The heat is then transported to the condenser, where it is released at a higher temperature to the outside environment. This process effectively keeps the food department cold and is the principle upon which refrigerators operate. When we talk about the 'heat rejection in the condenser' at 4800 kJ/h, we refer to the heat being expelled outside, typically more than the amount of heat absorbed due to the work done by the compressor, which is part of the energy that is being conserved and transferred during the refrigeration cycle.

Coefficient of Performance (COP) in Refrigerators

The Coefficient of Performance (COP) is an important measure in refrigeration and heat pump systems, representing the efficiency of the system's heat transfer process. It is calculated as the ratio of useful heating or cooling provided to the work required. In the language of our refrigerator example, COP is the ratio of the heat removed from the inside of the refrigerator to the work done by the compressor (electrical energy input).
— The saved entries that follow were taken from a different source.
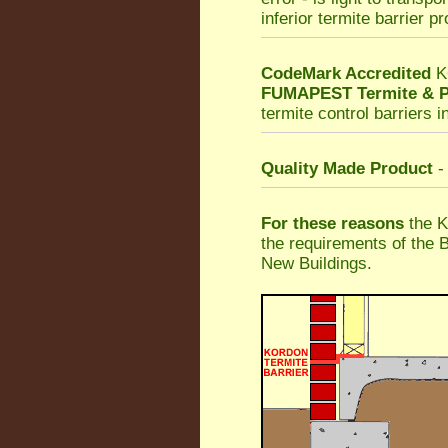
inferior termite barrier p
CodeMark Accredited
K
FUMAPEST Termite & P
termite control barriers i
Quality Made Product
-
For these reasons
the K
the requirements of the 
New Buildings.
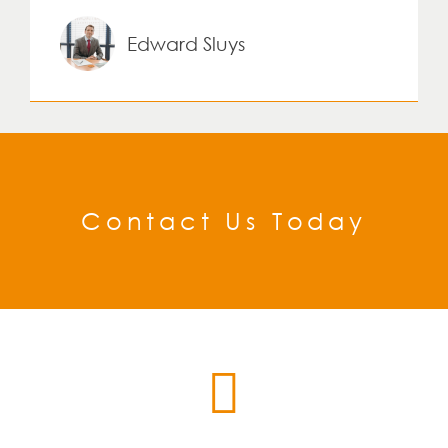
Edward Sluys
Contact Us Today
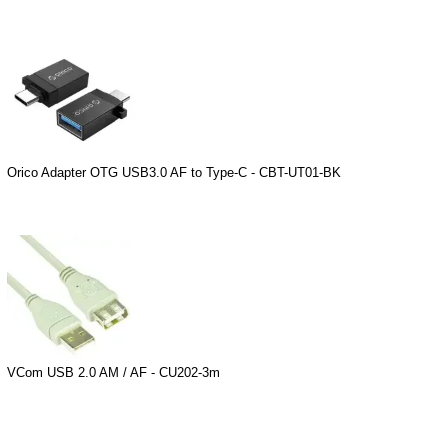
Orico Adapter OTG USB3.0 AF to Type-C - CBT-UT01-BK
VCom USB 2.0 AM / AF - CU202-3m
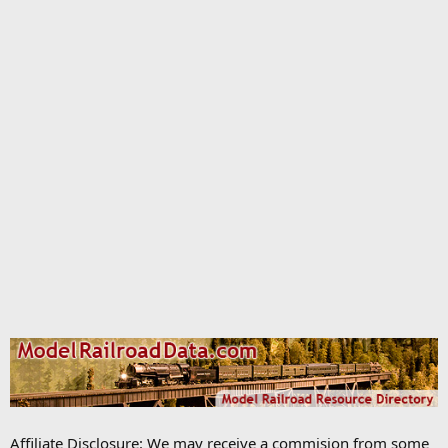
Affiliate Disclosure: We may receive a commision from some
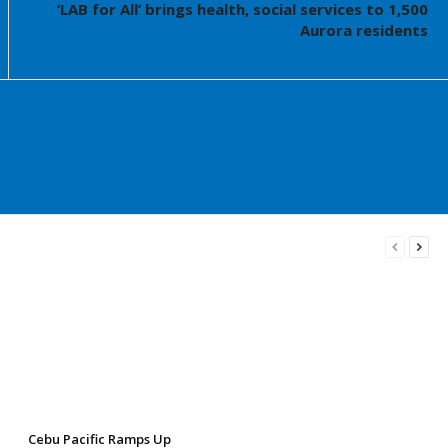
‘LAB for All’ brings health, social services to 1,500
Aurora residents
Cebu Pacific Ramps Up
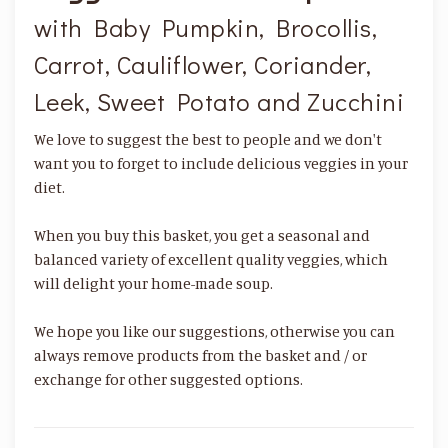
with Baby Pumpkin, Brocollis,
Carrot, Cauliflower, Coriander,
Leek, Sweet Potato and Zucchini
We love to suggest the best to people and we don't
want you to forget to include delicious veggies in your
diet.
When you buy this basket, you get a seasonal and
balanced variety of excellent quality veggies, which
will delight your home-made soup.
We hope you like our suggestions, otherwise you can
always remove products from the basket and / or
exchange for other suggested options.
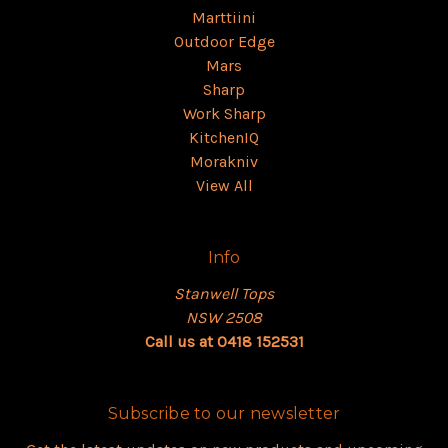
Marttiini
Outdoor Edge
Mars
Sharp
Work Sharp
KitchenIQ
Morakniv
View All
Info
Stanwell Tops
NSW 2508
Call us at 0418 152531
Subscribe to our newsletter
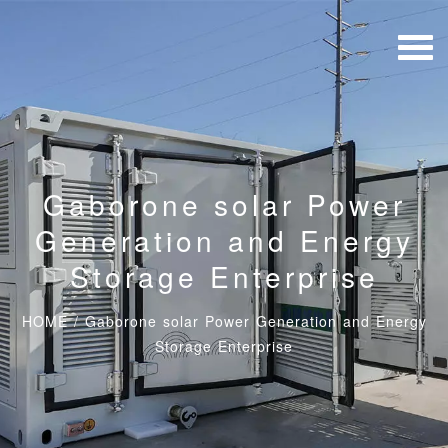
Gaborone solar Power
Generation and Energy
Storage Enterprise
HOME
/
Gaborone solar Power Generation and Energy
Storage Enterprise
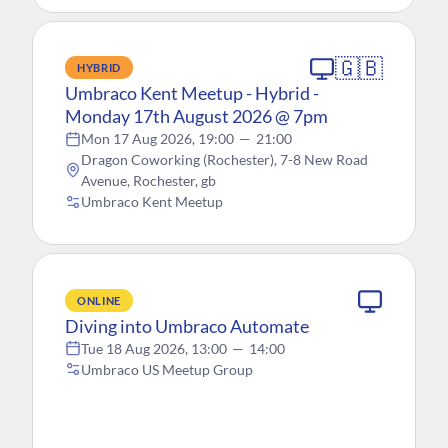
🇬🇧
HYBRID
Umbraco Kent Meetup - Hybrid -
Monday 17th August 2026 @ 7pm
Mon 17 Aug 2026, 19:00
—
21:00
Dragon Coworking (Rochester), 7-8 New Road
Avenue, Rochester, gb
Umbraco Kent Meetup
ONLINE
Diving into Umbraco Automate
Tue 18 Aug 2026, 13:00
—
14:00
Umbraco US Meetup Group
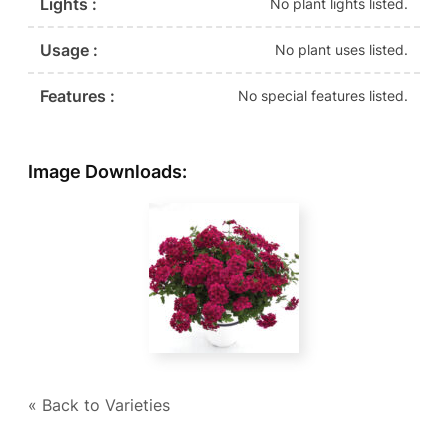
Lights :
No plant lights listed.
Usage :
No plant uses listed.
Features :
No special features listed.
Image Downloads:
« Back to Varieties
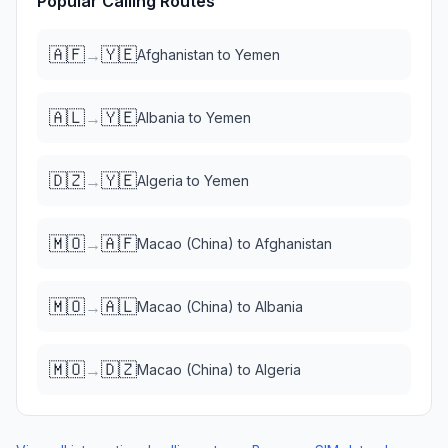
Popular Calling Routes
🇦🇫
🇾🇪
→
Afghanistan
to
Yemen
🇦🇱
🇾🇪
→
Albania
to
Yemen
🇩🇿
🇾🇪
→
Algeria
to
Yemen
🇲🇴
🇦🇫
→
Macao (China)
to
Afghanistan
🇲🇴
🇦🇱
→
Macao (China)
to
Albania
🇲🇴
🇩🇿
→
Macao (China)
to
Algeria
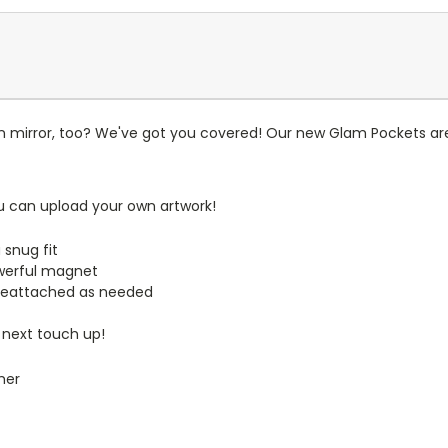
n mirror, too? We've got you covered! Our new Glam Pockets are
u can upload your own artwork!
 snug fit
werful magnet
reattached as needed
 next touch up!
mer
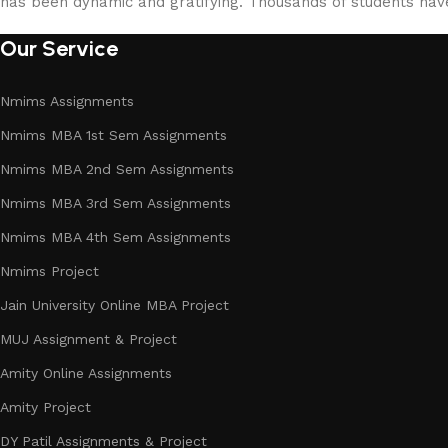
has been dynamic and gratifying. Thousands of students ha
Our Service
Nmims Assignments
Nmims MBA 1st Sem Assignments
Nmims MBA 2nd Sem Assignments
Nmims MBA 3rd Sem Assignments
Nmims MBA 4th Sem Assignments
Nmims Project
Jain University Online MBA Project
MUJ Assignment & Project
Amity Online Assignments
Amity Project
DY Patil Assignments & Project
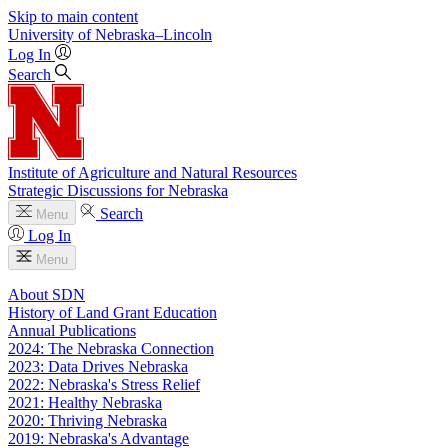
Skip to main content
University
of
Nebraska–Lincoln
Log In
Search
Institute of Agriculture and Natural Resources
Strategic Discussions for Nebraska
Search
Menu
Log In
Menu
About SDN
History of Land Grant Education
Annual Publications
2024: The Nebraska Connection
2023: Data Drives Nebraska
2022: Nebraska's Stress Relief
2021: Healthy Nebraska
2020: Thriving Nebraska
2019: Nebraska's Advantage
To understand this better, let's take the final calculated COP from our exercise, which is around 2.20. This indicates that for every unit of work (energy) the compressor uses, it transfers approximately 2.20 units of heat from the food department. A higher COP means a more efficient refrigerator, as it requires less energy to transfer a certain amount of heat.

An important point to note for students is that COP is a unitless measure because it represents a ratio of energies (or powers, which are simply rates of energy transfer) that are typically measured in the same unit.

Energy Conservation in Thermodynamics

The principle of energy conservation is fundamental to all areas of physics and is especially crucial in thermodynamics, which studies energy and its transformations. According to this principle, energy cannot be created or destroyed, but it can change forms, such as kinetic, potential, thermal, or work.

In our refrigerator scenario, the principle of energy conservation is applied when understanding how the power input to the compressor, heat transfer in the evaporator and condenser, and overall system performance relate to each other. The difference in heat transfer between the condenser and the evaporator quantifies the work done by the compressor. This reflects the conservation of energy within the system, as all the work that is put into the compressor (electrical energy) is converted into moving heat out of the refrigerator (heat energy), minus the losses due to inefficiencies.

Energy conservation in refrigeration ensures that the energy balance is maintained and helps to calculate the system's performance. The exercise clearly demonstrates how energy is conserved and transferred throughout the refrigeration cycle, ultimately enabling us to determine the necessary power input for the compressor in kilowatts.